* ACTIVITY
Provide only the number of lines in the records below that include "Therapies".

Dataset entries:
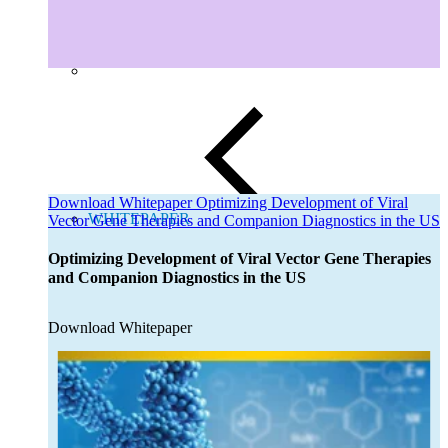
Download Whitepaper Optimizing Development of Viral
WHITEPAPER
Vector Gene Therapies and Companion Diagnostics in the US
Close
Submenu
Optimizing Development of Viral Vector Gene Therapies
Global Capabilities
and Companion Diagnostics in the US
Clinical Trial Management
Clinical Development Strategy
Functional Service Provider (FSP)
Download Whitepaper
Decentralized Clinical Trials
Precision Site Network (PSN)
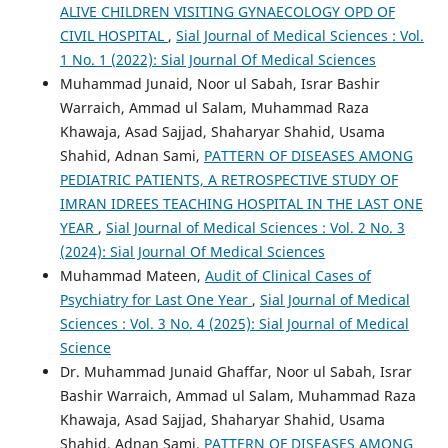
ALIVE CHILDREN VISITING GYNAECOLOGY OPD OF
CIVIL HOSPITAL
,
Sial Journal of Medical Sciences : Vol.
1 No. 1 (2022): Sial Journal Of Medical Sciences
Muhammad Junaid, Noor ul Sabah, Israr Bashir
Warraich, Ammad ul Salam, Muhammad Raza
Khawaja, Asad Sajjad, Shaharyar Shahid, Usama
Shahid, Adnan Sami,
PATTERN OF DISEASES AMONG
PEDIATRIC PATIENTS, A RETROSPECTIVE STUDY OF
IMRAN IDREES TEACHING HOSPITAL IN THE LAST ONE
YEAR
,
Sial Journal of Medical Sciences : Vol. 2 No. 3
(2024): Sial Journal Of Medical Sciences
Muhammad Mateen,
Audit of Clinical Cases of
Psychiatry for Last One Year
,
Sial Journal of Medical
Sciences : Vol. 3 No. 4 (2025): Sial Journal of Medical
Science
Dr. Muhammad Junaid Ghaffar, Noor ul Sabah, Israr
Bashir Warraich, Ammad ul Salam, Muhammad Raza
Khawaja, Asad Sajjad, Shaharyar Shahid, Usama
Shahid, Adnan Sami,
PATTERN OF DISEASES AMONG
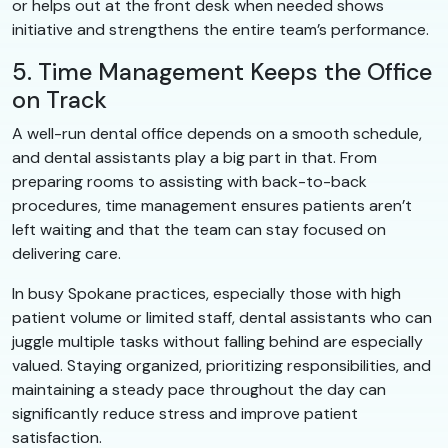
or helps out at the front desk when needed shows
initiative and strengthens the entire team’s performance.
5. Time Management Keeps the Office
on Track
A well-run dental office depends on a smooth schedule,
and dental assistants play a big part in that. From
preparing rooms to assisting with back-to-back
procedures, time management ensures patients aren’t
left waiting and that the team can stay focused on
delivering care.
In busy Spokane practices, especially those with high
patient volume or limited staff, dental assistants who can
juggle multiple tasks without falling behind are especially
valued. Staying organized, prioritizing responsibilities, and
maintaining a steady pace throughout the day can
significantly reduce stress and improve patient
satisfaction.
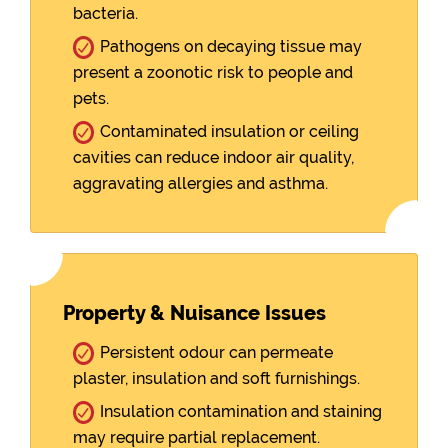
bacteria.
Pathogens on decaying tissue may
present a zoonotic risk to people and
pets.
Contaminated insulation or ceiling
cavities can reduce indoor air quality,
aggravating allergies and asthma.
Property & Nuisance Issues
Persistent odour can permeate
plaster, insulation and soft furnishings.
Insulation contamination and staining
may require partial replacement.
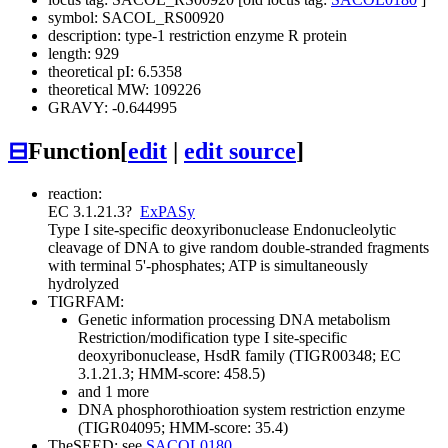
symbol: SACOL_RS00920
description: type-1 restriction enzyme R protein
length: 929
theoretical pI: 6.5358
theoretical MW: 109226
GRAVY: -0.644995
⊟
Function
[
edit
|
edit source
]
reaction:
EC 3.1.21.3
?
ExPASy
Type I site-specific deoxyribonuclease
Endonucleolytic
cleavage of DNA to give random double-stranded fragments
with terminal 5'-phosphates; ATP is simultaneously
hydrolyzed
TIGRFAM:
Genetic information processing
DNA metabolism
Restriction/modification
type I site-specific
deoxyribonuclease, HsdR family (TIGR00348; EC
3.1.21.3; HMM-score: 458.5)
and 1 more
DNA phosphorothioation system restriction enzyme
(TIGR04095; HMM-score: 35.4)
TheSEED: see
SACOL0180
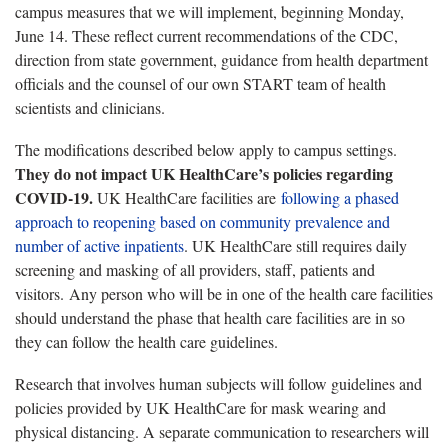
campus measures that we will implement, beginning Monday,
June 14. These reflect current recommendations of the CDC,
direction from state government, guidance from health department
officials and the counsel of our own START team of health
scientists and clinicians.
The modifications described below apply to campus settings.
They do not impact UK HealthCare’s policies regarding
COVID-19.
UK HealthCare facilities are
following a phased
approach to reopening based on community prevalence and
number of active inpatients
. UK HealthCare still requires daily
screening and masking of all providers, staff, patients and
visitors. Any person who will be in one of the health care facilities
should understand the phase that health care facilities are in so
they can follow the health care guidelines.
Research that involves human subjects will follow guidelines and
policies provided by UK HealthCare for mask wearing and
physical distancing. A separate communication to researchers will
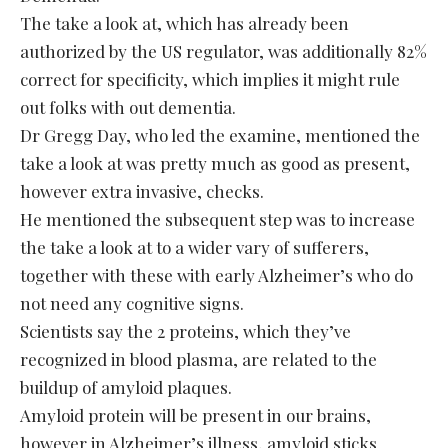
The take a look at, which has already been
authorized by the US regulator, was additionally 82%
correct for specificity, which implies it might rule
out folks with out dementia.
Dr Gregg Day, who led the examine, mentioned the
take a look at was pretty much as good as present,
however extra invasive, checks.
He mentioned the subsequent step was to increase
the take a look at to a wider vary of sufferers,
together with these with early Alzheimer’s who do
not need any cognitive signs.
Scientists say the 2 proteins, which they’ve
recognized in blood plasma, are related to the
buildup of amyloid plaques.
Amyloid protein will be present in our brains,
however in Alzheimer’s illness, amyloid sticks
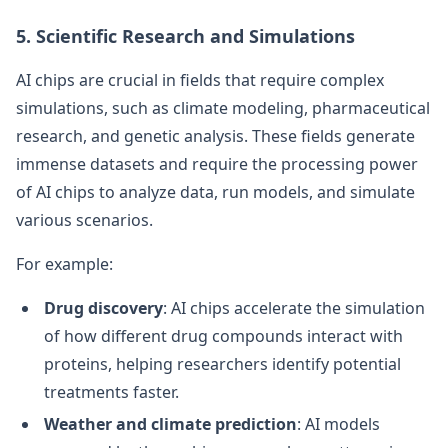
5. Scientific Research and Simulations
AI chips are crucial in fields that require complex
simulations, such as climate modeling, pharmaceutical
research, and genetic analysis. These fields generate
immense datasets and require the processing power
of AI chips to analyze data, run models, and simulate
various scenarios.
For example:
Drug discovery
: AI chips accelerate the simulation
of how different drug compounds interact with
proteins, helping researchers identify potential
treatments faster.
Weather and climate prediction
: AI models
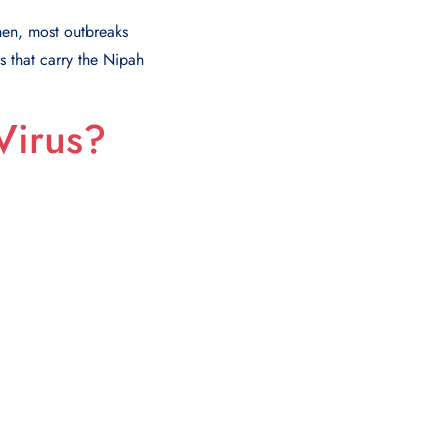
then, most outbreaks
s that carry the Nipah
Virus?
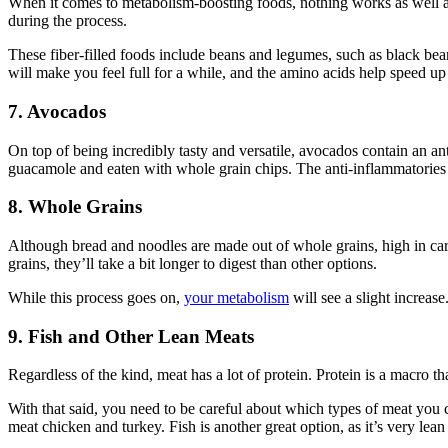
When it comes to metabolism-boosting foods, nothing works as well as t
during the process.
These fiber-filled foods include beans and legumes, such as black bean
will make you feel full for a while, and the amino acids help speed u
7. Avocados
On top of being incredibly tasty and versatile, avocados contain an a
guacamole and eaten with whole grain chips. The anti-inflammatories 
8.
Whole Grains
Although bread and noodles are made out of whole grains, high in car
grains, they’ll take a bit longer to digest than other options.
While this process goes on,
your metabolism
will see a slight increase
9. Fish and Other Lean Meats
Regardless of the kind, meat has a lot of protein. Protein is a macro
With that said, you need to be careful about which types of meat you c
meat chicken and turkey. Fish is another great option, as it’s very lean 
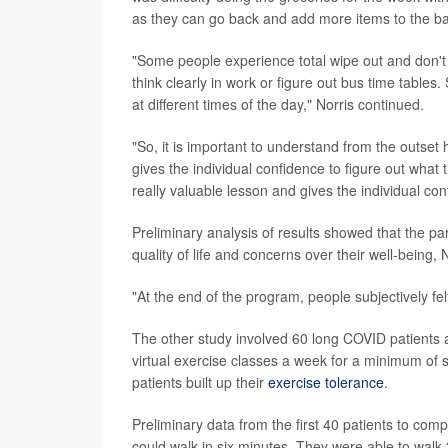
as they can go back and add more items to the ba
"Some people experience total wipe out and don't
think clearly in work or figure out bus time tables
at different times of the day," Norris continued.
"So, it is important to understand from the outse
gives the individual confidence to figure out what ti
really valuable lesson and gives the individual con
Preliminary analysis of results showed that the par
quality of life and concerns over their well-being, 
"At the end of the program, people subjectively felt
The other study involved 60 long COVID patients a
virtual exercise classes a week for a minimum of s
patients built up their
exercise tolerance
.
Preliminary data from the first 40 patients to comp
could walk in six minutes. They were able to walk 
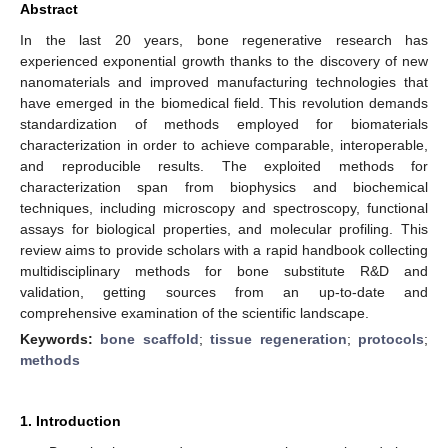
Abstract
In the last 20 years, bone regenerative research has
experienced exponential growth thanks to the discovery of new
nanomaterials and improved manufacturing technologies that
have emerged in the biomedical field. This revolution demands
standardization of methods employed for biomaterials
characterization in order to achieve comparable, interoperable,
and reproducible results. The exploited methods for
characterization span from biophysics and biochemical
techniques, including microscopy and spectroscopy, functional
assays for biological properties, and molecular profiling. This
review aims to provide scholars with a rapid handbook collecting
multidisciplinary methods for bone substitute R&D and
validation, getting sources from an up-to-date and
comprehensive examination of the scientific landscape.
Keywords:
bone scaffold
;
tissue regeneration
;
protocols
;
methods
1. Introduction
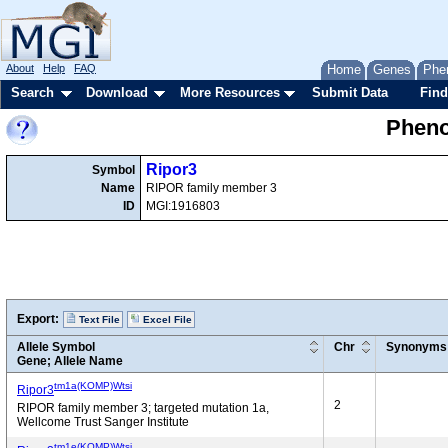
About
Help
FAQ
Home
Genes
Phe
Search
Download
More Resources
Submit Data
Find
Pheno
Ripor3
Symbol
Name
RIPOR family member 3
ID
MGI:1916803
Export:
Text File
Excel File
Allele Symbol
Chr
Synonyms
Gene; Allele Name
tm1a(KOMP)Wtsi
Ripor3
2
RIPOR family member 3; targeted mutation 1a,
Wellcome Trust Sanger Institute
tm1e(KOMP)Wtsi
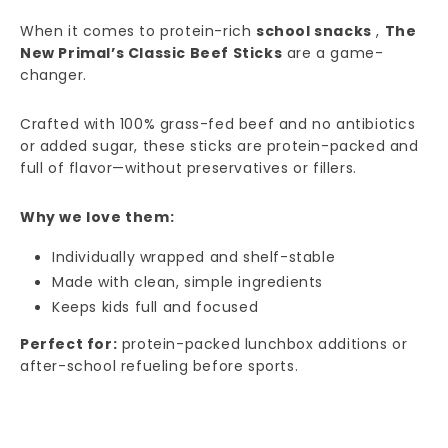
When it comes to protein-rich
school snacks
,
The
New Primal’s Classic Beef Sticks
are a game-
changer.
Crafted with 100% grass-fed beef and no antibiotics
or added sugar, these sticks are protein-packed and
full of flavor—without preservatives or fillers.
Why we love them:
Individually wrapped and shelf-stable
Made with clean, simple ingredients
Keeps kids full and focused
Perfect for:
protein-packed lunchbox additions or
after-school refueling before sports.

* EXERCISE RESULT
2